Exercise directions:
Line by line, copy the entries exactly, excluding the pictures.

Page images and extracted text:
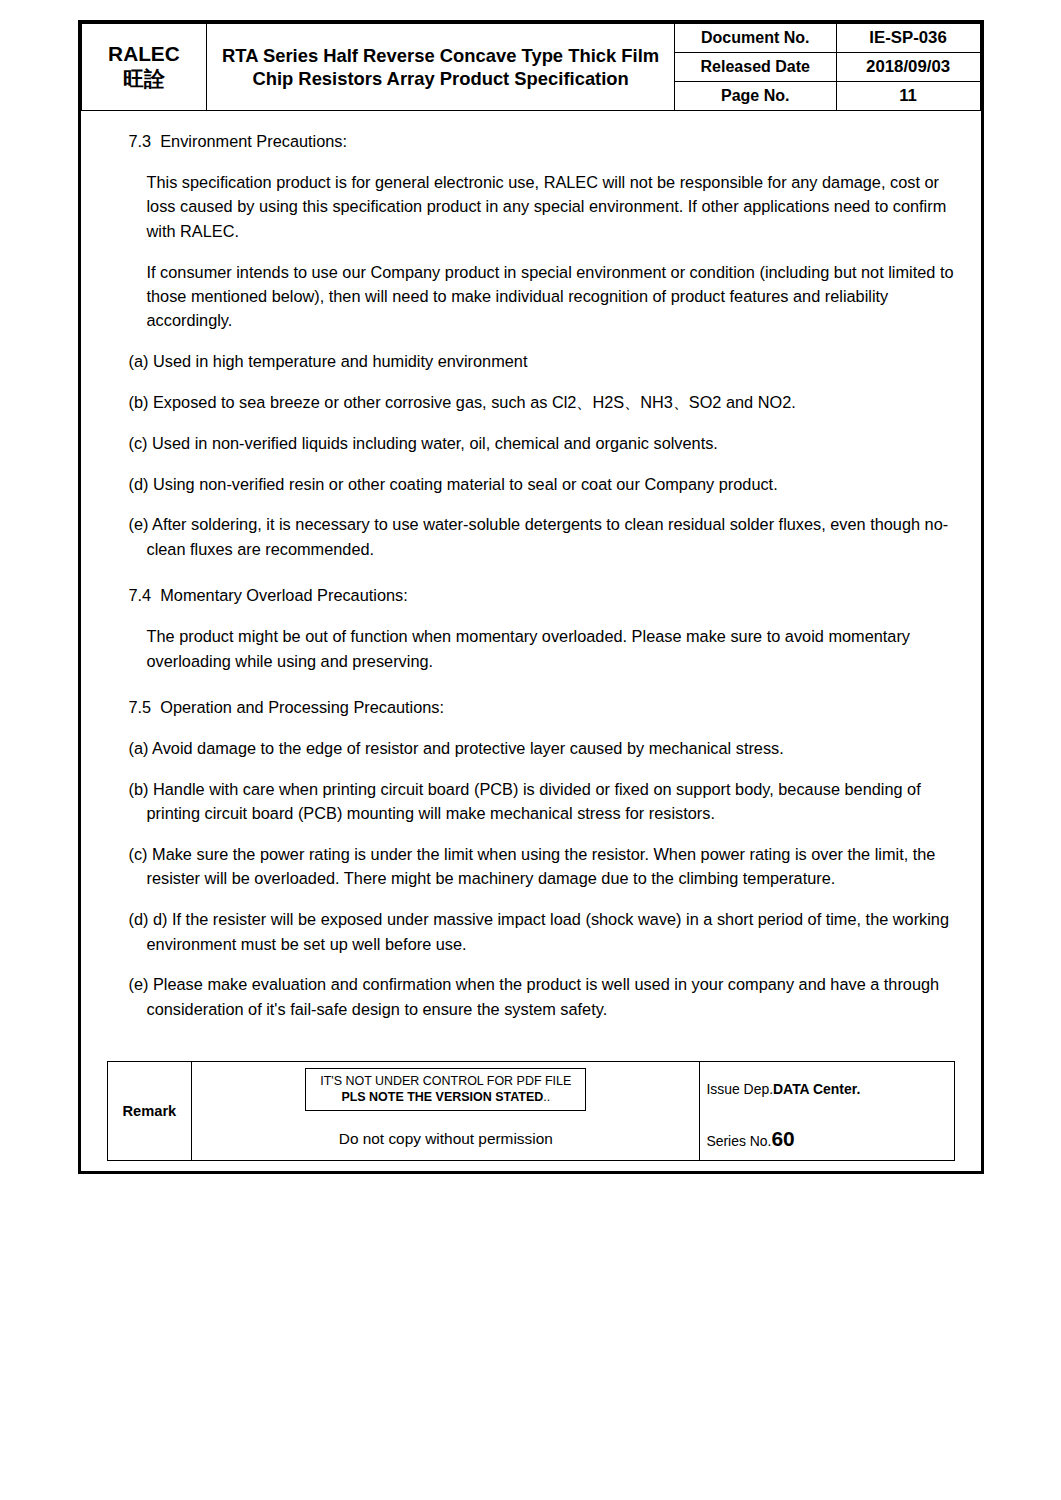| RALEC 旺詮 | RTA Series Half Reverse Concave Type Thick Film Chip Resistors Array Product Specification | Document No. | IE-SP-036 |
| Released Date | 2018/09/03 |
| Page No. | 11 |
7.3 Environment Precautions:
This specification product is for general electronic use, RALEC will not be responsible for any damage, cost or loss caused by using this specification product in any special environment. If other applications need to confirm with RALEC.
If consumer intends to use our Company product in special environment or condition (including but not limited to those mentioned below), then will need to make individual recognition of product features and reliability accordingly.
(a) Used in high temperature and humidity environment
(b) Exposed to sea breeze or other corrosive gas, such as Cl2、H2S、NH3、SO2 and NO2.
(c) Used in non-verified liquids including water, oil, chemical and organic solvents.
(d) Using non-verified resin or other coating material to seal or coat our Company product.
(e) After soldering, it is necessary to use water-soluble detergents to clean residual solder fluxes, even though no-clean fluxes are recommended.
7.4 Momentary Overload Precautions:
The product might be out of function when momentary overloaded. Please make sure to avoid momentary overloading while using and preserving.
7.5 Operation and Processing Precautions:
(a) Avoid damage to the edge of resistor and protective layer caused by mechanical stress.
(b) Handle with care when printing circuit board (PCB) is divided or fixed on support body, because bending of printing circuit board (PCB) mounting will make mechanical stress for resistors.
(c) Make sure the power rating is under the limit when using the resistor. When power rating is over the limit, the resister will be overloaded. There might be machinery damage due to the climbing temperature.
(d) d) If the resister will be exposed under massive impact load (shock wave) in a short period of time, the working environment must be set up well before use.
(e) Please make evaluation and confirmation when the product is well used in your company and have a through consideration of it's fail-safe design to ensure the system safety.
| Remark | IT'S NOT UNDER CONTROL FOR PDF FILE PLS NOTE THE VERSION STATED .. | Issue Dep. DATA Center. |
| Do not copy without permission | Series No. 60 |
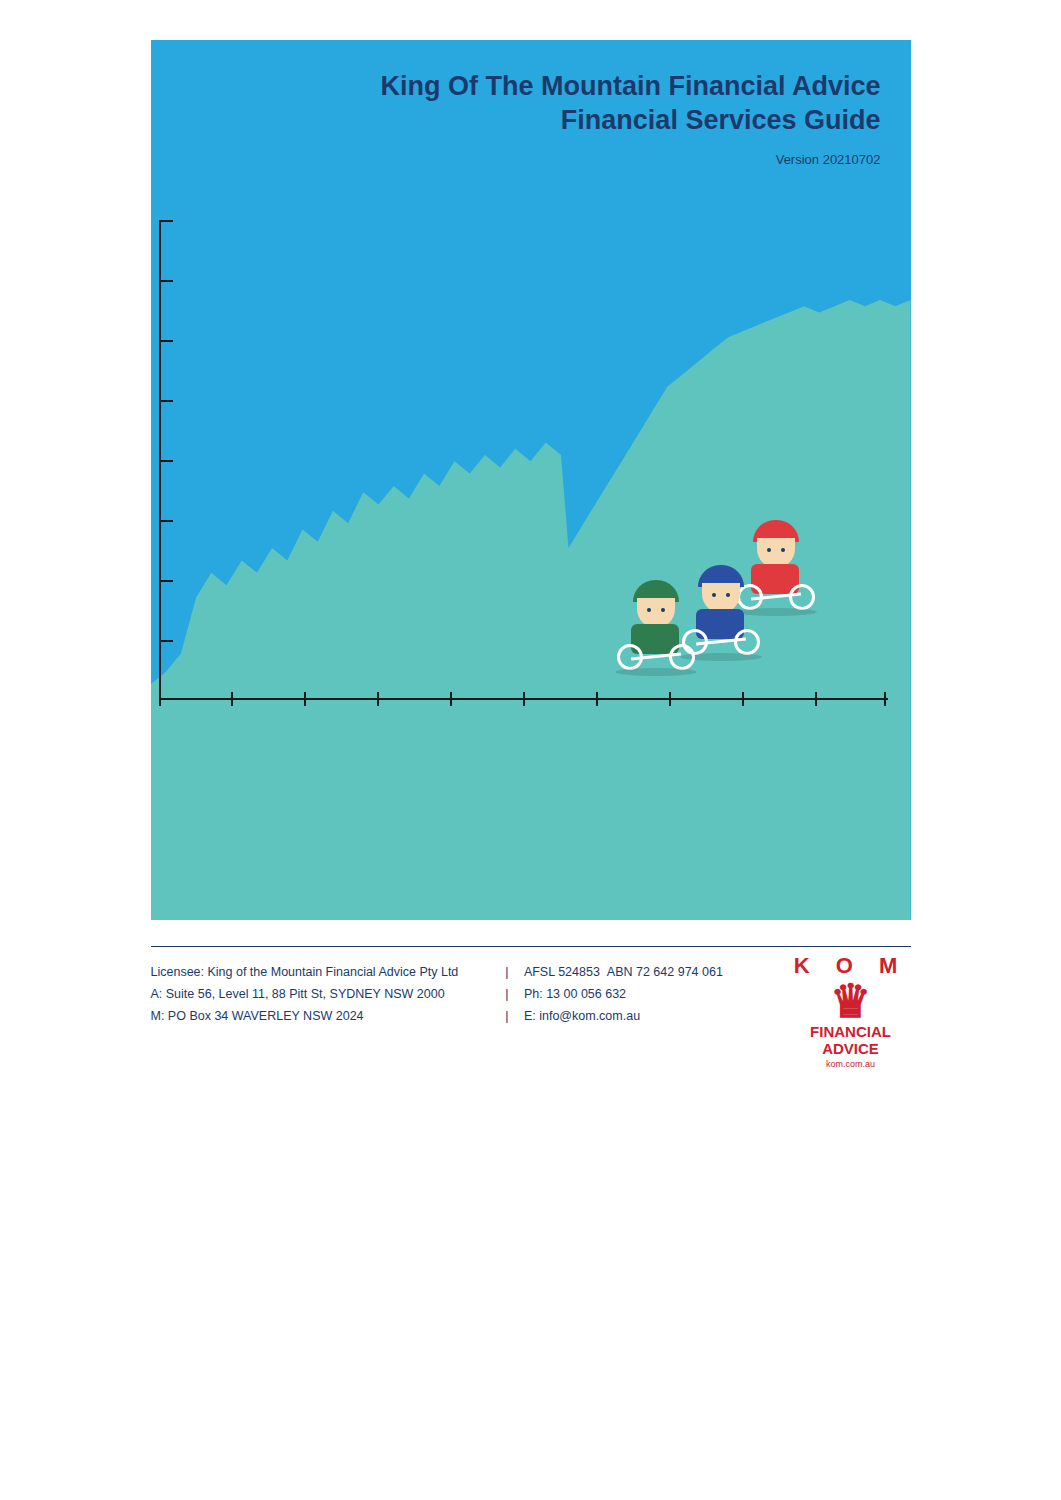King Of The Mountain Financial Advice
Financial Services Guide
Version 20210702
| Licensee: King of the Mountain Financial Advice Pty Ltd | / | AFSL 524853 ABN 72 642 974 061 |
| A: Suite 56, Level 11, 88 Pitt St, SYDNEY NSW 2000 | / | Ph: 13 00 056 632 |
| M: PO Box 34 WAVERLEY NSW 2024 | / | E: info@kom.com.au |
K O M
♛
FINANCIAL
ADVICE
kom.com.au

Written reply:
| RALEC 旺詮 | RTA Series Half Reverse Concave Type Thick Film Chip Resistors Array Product Specification | Document No. | IE-SP-036 |
| Released Date | 2018/09/03 |
| Page No. | 11 |
7.3 Environment Precautions:
This specification product is for general electronic use, RALEC will not be responsible for any damage, cost or loss caused by using this specification product in any special environment. If other applications need to confirm with RALEC.
If consumer intends to use our Company product in special environment or condition (including but not limited to those mentioned below), then will need to make individual recognition of product features and reliability accordingly.
(a) Used in high temperature and humidity environment
(b) Exposed to sea breeze or other corrosive gas, such as Cl2、H2S、NH3、SO2 and NO2.
(c) Used in non-verified liquids including water, oil, chemical and organic solvents.
(d) Using non-verified resin or other coating material to seal or coat our Company product.
(e) After soldering, it is necessary to use water-soluble detergents to clean residual solder fluxes, even though no-clean fluxes are recommended.
7.4 Momentary Overload Precautions:
The product might be out of function when momentary overloaded. Please make sure to avoid momentary overloading while using and preserving.
7.5 Operation and Processing Precautions:
(a) Avoid damage to the edge of resistor and protective layer caused by mechanical stress.
(b) Handle with care when printing circuit board (PCB) is divided or fixed on support body, because bending of printing circuit board (PCB) mounting will make mechanical stress for resistors.
(c) Make sure the power rating is under the limit when using the resistor. When power rating is over the limit, the resister will be overloaded. There might be machinery damage due to the climbing temperature.
(d) d) If the resister will be exposed under massive impact load (shock wave) in a short period of time, the working environment must be set up well before use.
(e) Please make evaluation and confirmation when the product is well used in your company and have a through consideration of it's fail-safe design to ensure the system safety.
| Remark | IT'S NOT UNDER CONTROL FOR PDF FILE PLS NOTE THE VERSION STATED .. | Issue Dep. DATA Center. |
| Do not copy without permission | Series No. 60 |
King Of The Mountain Financial Advice
Financial Services Guide
Version 20210702
| Licensee: King of the Mountain Financial Advice Pty Ltd | / | AFSL 524853 ABN 72 642 974 061 |
| A: Suite 56, Level 11, 88 Pitt St, SYDNEY NSW 2000 | / | Ph: 13 00 056 632 |
| M: PO Box 34 WAVERLEY NSW 2024 | / | E: info@kom.com.au |
K O M
♛
FINANCIAL
ADVICE
kom.com.au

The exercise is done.